(Collected data entries)

——————

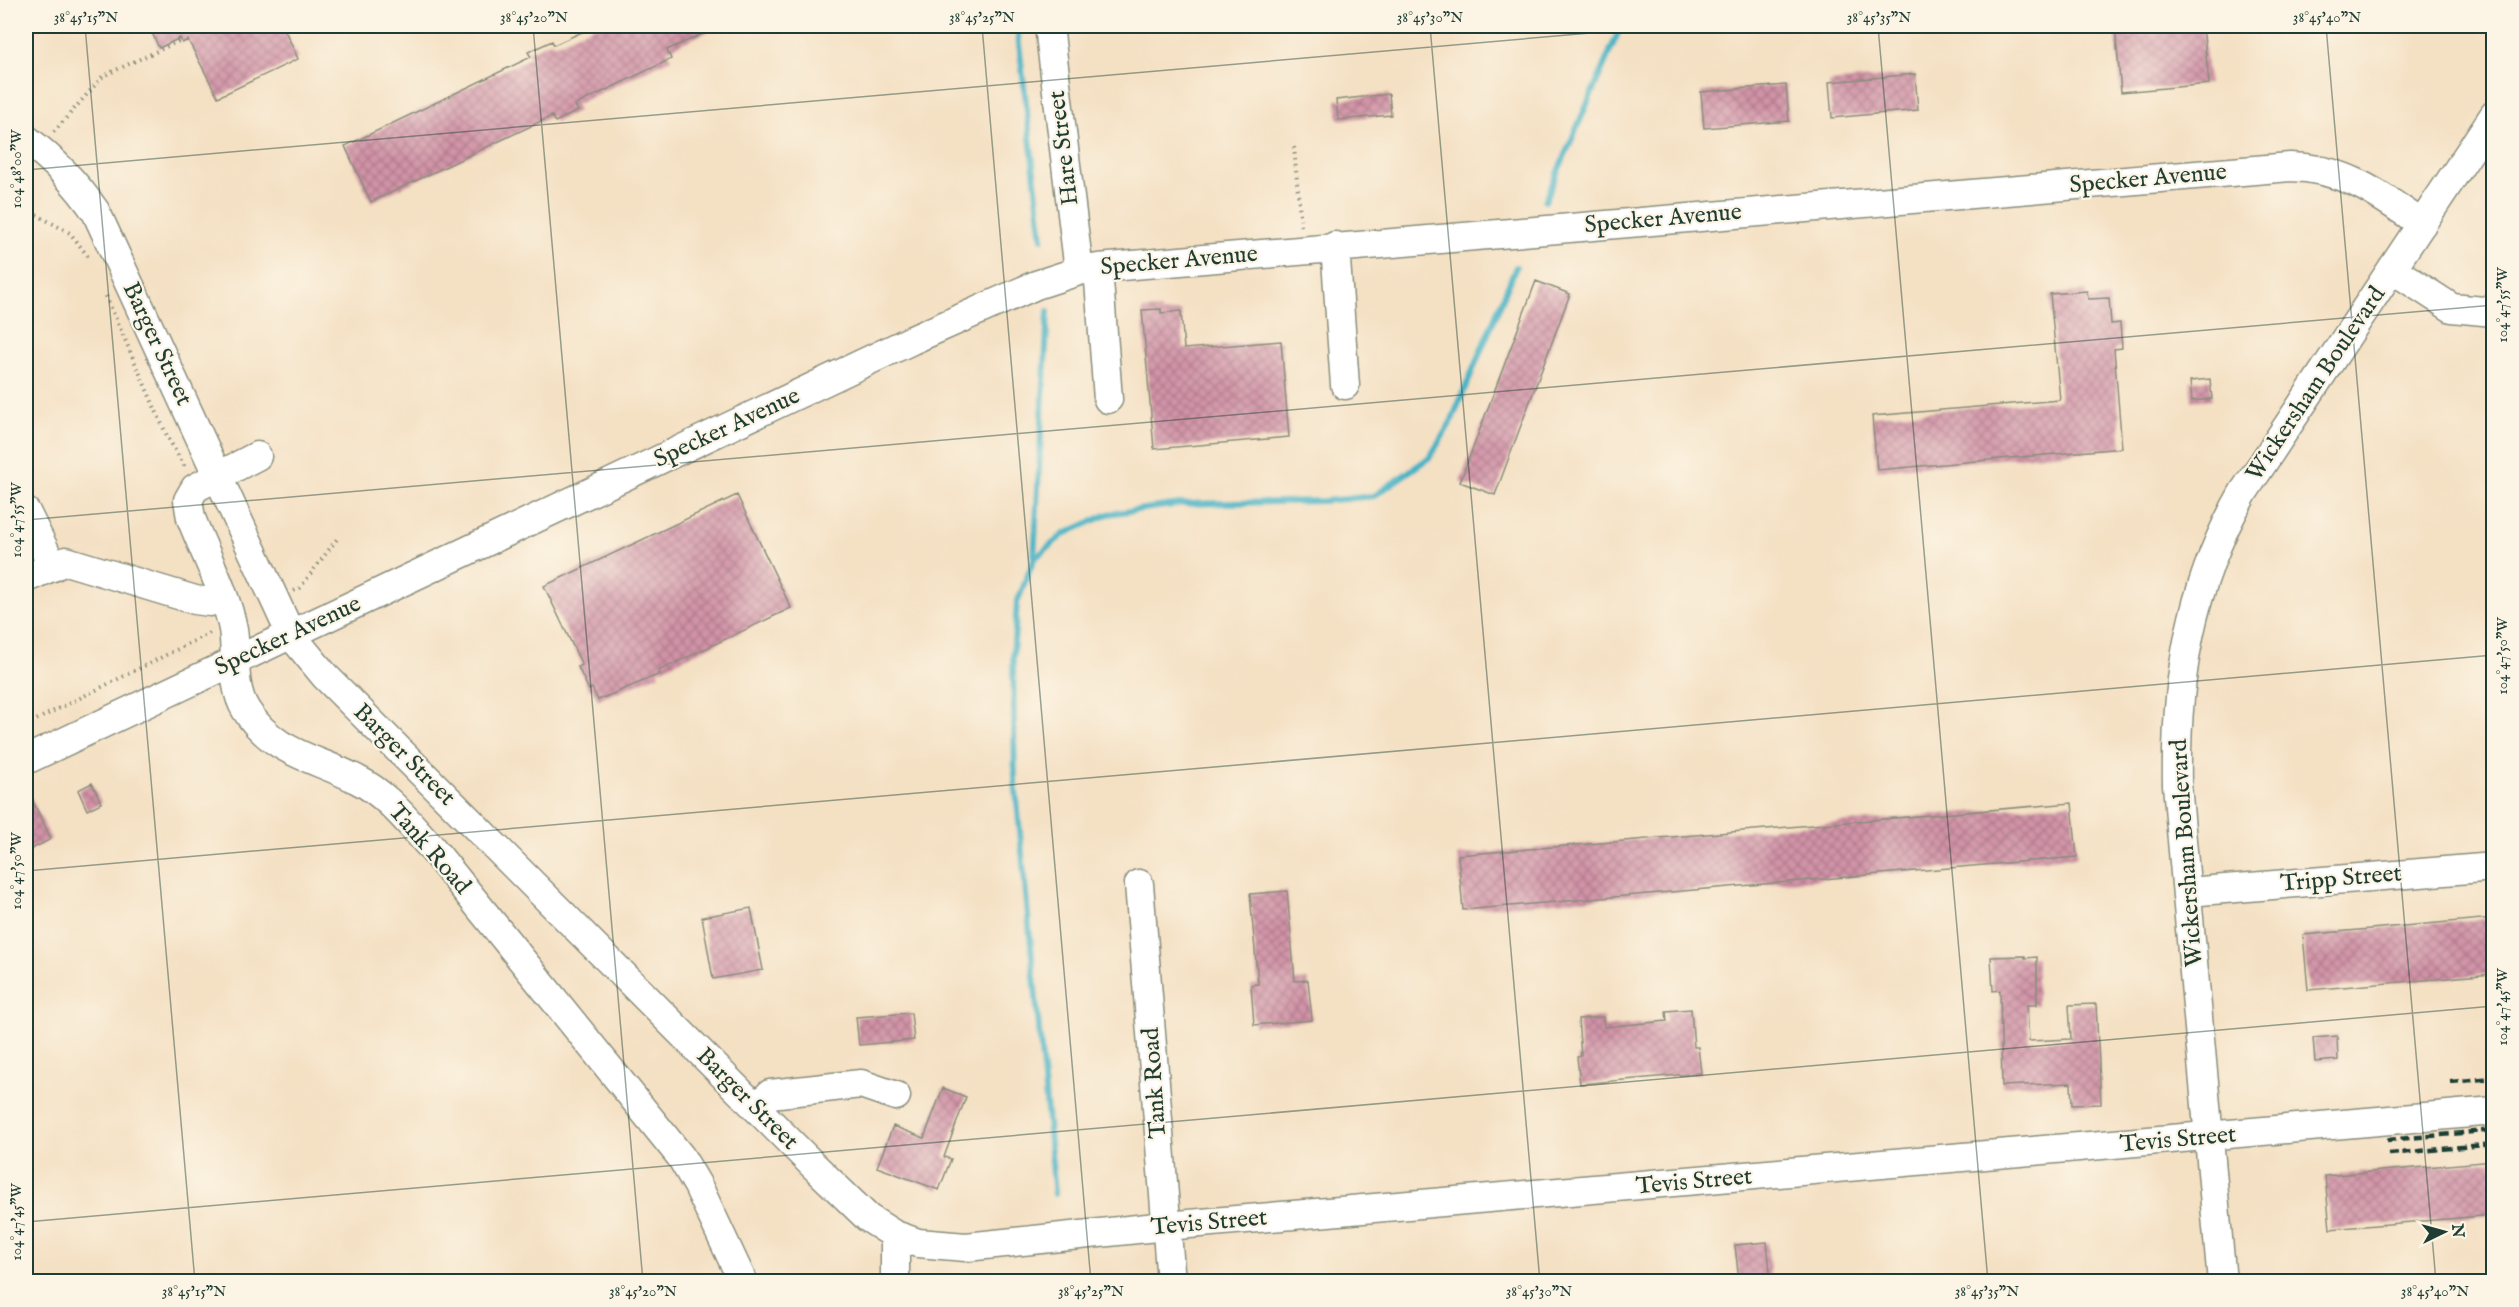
<svg xmlns="http://www.w3.org/2000/svg" width="2519" height="1307" font-family="'IM FELL English',serif">
<defs>
<pattern id="building-cross-hatch" width="8" height="8" patternUnits="userSpaceOnUse" patternTransform="scale(1.5)"><rect width="8" height="8" fill="#d293a7"/><path d="M0 0l8 8M0 8l8-8" fill="none" stroke="#aa7989"/></pattern>
</defs>
<rect width="100%" height="100%" fill="#fcf5e5"/>
<filter id="ink" filterUnits="userSpaceOnUse"><feTurbulence type="fractalNoise" baseFrequency=".0167" numOctaves="2"/><feDisplacementMap in="SourceGraphic" scale="12" xChannelSelector="R" yChannelSelector="G"/><feConvolveMatrix kernelMatrix="1 2 1 2 8 2 1 2 1" color-interpolation-filters="sRGB"/></filter>
<filter id="wash" filterUnits="userSpaceOnUse"><feTurbulence type="fractalNoise" baseFrequency=".008" numOctaves="4" result="noise"/><feDisplacementMap in="SourceGraphic" scale="24" xChannelSelector="R" yChannelSelector="G"/><feGaussianBlur stdDeviation="1.35" result="paint"/><feColorMatrix in="noise" values="0 0 0 0 0 0 0 0 0 0 0 0 0 0 0 0 0 1.4 0 .05"/><feComposite in="paint" operator="in"/></filter>
<g filter="url(#wash)">
<rect width="100%" height="100%" fill="#f4e0c3"/>
<g fill="none" stroke-linecap="round" stroke-linejoin="round">
<path stroke="#47b3c5" stroke-width="6" d="M1017,26L1042,239
M1545,201L1621,26
M1034,559L1048,311
M1055,1194L1015,780L1013,657L1017,603L1034,559L1064,534L1108,514L1180,504L1324,501L1374,496L1430,457L1451,422L1516,267
M1067,1279V1282"/>
</g>
<g id="blocks">
<path fill="url(#building-cross-hatch)" d="M149,26H283L298,59L218,97L188,40L182,43L180,38L159,48Z
M595,26H720L667,50L671,59L575,105L578,111L555,122L552,116L371,202L345,146L531,57L528,52L552,41L554,45Z
M2115,26H2203L2209,84L2121,92Z
M1915,74L1918,110L1832,118L1829,82Z
M1786,85L1789,121L1704,128L1701,92Z
M1389,94L1391,115L1338,120L1336,100Z
M1536,281L1570,294L1495,495L1460,482Z
M2087,291L2088,299L2109,298L2111,324L2120,323L2122,348L2114,349L2122,448L1877,470L1872,416L2060,400L2050,294Z
M1161,309V313L1181,311L1184,349L1281,341L1289,437L1154,449L1142,310Z
M2210,379L2212,399L2192,401L2190,381Z
M737,495L791,608L658,671L660,674L598,700L592,688L589,690L578,667L582,665L544,586Z
M92,783L101,803L87,810L78,790Z
M26,787L51,839L26,852Z
M2072,803L2077,857L1463,910L1458,855Z
M1287,891L1295,981L1308,980L1312,1020L1254,1025L1251,985L1258,984L1250,894Z
M751,908L763,970L713,979L702,917Z
M2493,918V974L2308,990L2303,935Z
M2025,956V958L2037,957V1005H2027L2029,1041L2071,1039L2069,1005L2096,1004L2101,1104L2072,1105L2071,1083L2002,1086L2000,990L1993,991L1991,957Z
M1691,1009L1694,1047H1698L1701,1073L1580,1084L1577,1057L1581,1056L1578,1019L1603,1017L1604,1027L1667,1021L1666,1011Z
M911,1013L914,1040L859,1045L856,1017Z
M2337,1036L2338,1060L2315,1062L2313,1038Z
M943,1088L966,1097L944,1157L951,1159L939,1190L877,1167L893,1126L924,1138Z
M2493,1161V1215L2330,1229L2325,1176Z
M1767,1242L1771,1281H1739L1735,1245Z"/>
</g>
</g>
<g filter="url(#ink)">
<use href="#blocks" fill-opacity="0" stroke="#8a8e7c" stroke-width="1.5"/>
<g fill="none" stroke-linecap="round" stroke-linejoin="round">
<g stroke="#8a8e7c" stroke-width="31">
<path id="minor" d="M1049,26L1079,271
M26,139C54,160 76,183 96,212L291,635L325,676L814,1166L868,1218L895,1235V1282
M1335,246L1345,385
M1098,268L1108,399
M2392,269L2452,308L2494,312
M257,456L195,488L188,500L191,518C204,552 226,593 233,629C237,655 231,686 246,710C274,754 314,757 356,779C387,794 408,822 430,846L681,1157L698,1186L743,1282
M26,512L53,567
M31,576L66,561L195,600L210,602L222,598
M26,760L912,340L1036,285L1079,271L1098,268L2290,167C2345,168 2378,194 2422,224
M1139,884L1171,1282
M2188,892L2494,867
M756,1108L770,1094L861,1084L896,1096
M895,1235L918,1243L966,1247L1166,1226L2494,1111
M2222,1282L2177,785C2175,680 2190,586 2243,493L2494,115"/>
</g>
<path stroke="#8a8e7c" stroke-width="4" stroke-dasharray="1.5 4.5" stroke-linecap="butt" d="M54,132L103,76L181,40
M1294,147L1301,227
M26,209L70,233L90,259
M106,296L168,438L186,469
M294,591L300,588L337,539
M26,725L210,633"/>
<use href="#minor" stroke="#fff" stroke-width="28"/>
<path stroke="#1f3d34" stroke-width="4.5" stroke-dasharray="9 4.5" stroke-linecap="butt" d="M2450,1082L2494,1078
M2387,1140L2494,1130
M2389,1154L2494,1144"/>
</g>
</g>
<path fill="none" stroke="#1f3d34" stroke-width="1.5" stroke-opacity="0.45" d="M85,26L195,1282M533,26L643,1282M982,26L1091,1282M1430,26L1540,1282M1878,26L1988,1282M2326,26L2436,1282M26,170L1671,26M26,520L2494,305M26,871L2494,655M26,1222L2494,1006"/>
<g text-anchor="middle" dominant-baseline="central" stroke-width="4.5" stroke-linejoin="round" paint-order="stroke">
<g font-size="24" fill="#1f3d34" stroke="#fcf5e5">
<text transform="translate(1064 148) rotate(-97)">Hare Street</text>
<text transform="translate(2148 179) rotate(-5)">Specker Avenue</text>
<text transform="translate(1663 219) rotate(-5)">Specker Avenue</text>
<text transform="translate(1179 261) rotate(-5)">Specker Avenue</text>
<text transform="translate(157 344) rotate(65)">Barger Street</text>
<text transform="translate(2316 384) rotate(-56)">Wickersham Boulevard</text>
<text transform="translate(727 428) rotate(-25)">Specker Avenue</text>
<text transform="translate(288 636) rotate(-25)">Specker Avenue</text>
<text transform="translate(404 755) rotate(45)">Barger Street</text>
<text transform="translate(429 849) rotate(49)">Tank Road</text>
<text transform="translate(2187 853) rotate(-94)">Wickersham Boulevard</text>
<text transform="translate(2341 879) rotate(-5)">Tripp Street</text>
<text transform="translate(1155 1083) rotate(-94)">Tank Road</text>
<text transform="translate(747 1099) rotate(45)">Barger Street</text>
<text transform="translate(2178 1140) rotate(-5)">Tevis Street</text>
<text transform="translate(1694 1182) rotate(-5)">Tevis Street</text>
<text transform="translate(1209 1223) rotate(-5)">Tevis Street</text>
</g>
</g>
<rect width="2519" height="1307" fill="none" stroke="#fcf5e5" stroke-width="66"/>
<g transform="translate(2444 1232) rotate(85)" stroke="#fcf5e5" stroke-width="4.5" paint-order="stroke">
<path d="M0-4.5L10 22L0 15L-10 22Z" fill="#1f3d34"/>
<text y="-9" font-size="16" font-weight="bold" text-anchor="middle" fill="#1f3d34">N</text>
</g>
<rect x="33" y="33" width="2453" height="1241" fill="none" stroke="#1f3d34" stroke-width="2"/>
<g font-size="15" text-anchor="middle" fill="#1f3d34">
<text x="86" y="22">38°45'15"N</text>
<text x="534" y="22">38°45'20"N</text>
<text x="982" y="22">38°45'25"N</text>
<text x="1430" y="22">38°45'30"N</text>
<text x="1879" y="22">38°45'35"N</text>
<text x="2327" y="22">38°45'40"N</text>
<text transform="translate(16 169) rotate(-90)" y="5">104°48'00"W</text>
<text transform="translate(2502 305) rotate(-90)" y="5">104°47'55"W</text>
<text transform="translate(16 520) rotate(-90)" y="5">104°47'55"W</text>
<text transform="translate(2502 656) rotate(-90)" y="5">104°47'50"W</text>
<text transform="translate(16 871) rotate(-90)" y="5">104°47'50"W</text>
<text transform="translate(2502 1007) rotate(-90)" y="5">104°47'45"W</text>
<text transform="translate(16 1222) rotate(-90)" y="5">104°47'45"W</text>
<text x="194" y="1296">38°45'15"N</text>
<text x="643" y="1296">38°45'20"N</text>
<text x="1091" y="1296">38°45'25"N</text>
<text x="1539" y="1296">38°45'30"N</text>
<text x="1987" y="1296">38°45'35"N</text>
<text x="2435" y="1296">38°45'40"N</text>
</g>
</svg>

——————

■ HOW TO COMPLETE THIS TASK
Write out every line from the data above that includes "butt".

■ ANSWER SECTION
<path stroke="#8a8e7c" stroke-width="4" stroke-dasharray="1.5 4.5" stroke-linecap="butt" d="M54,132L103,76L181,40
<path stroke="#1f3d34" stroke-width="4.5" stroke-dasharray="9 4.5" stroke-linecap="butt" d="M2450,1082L2494,1078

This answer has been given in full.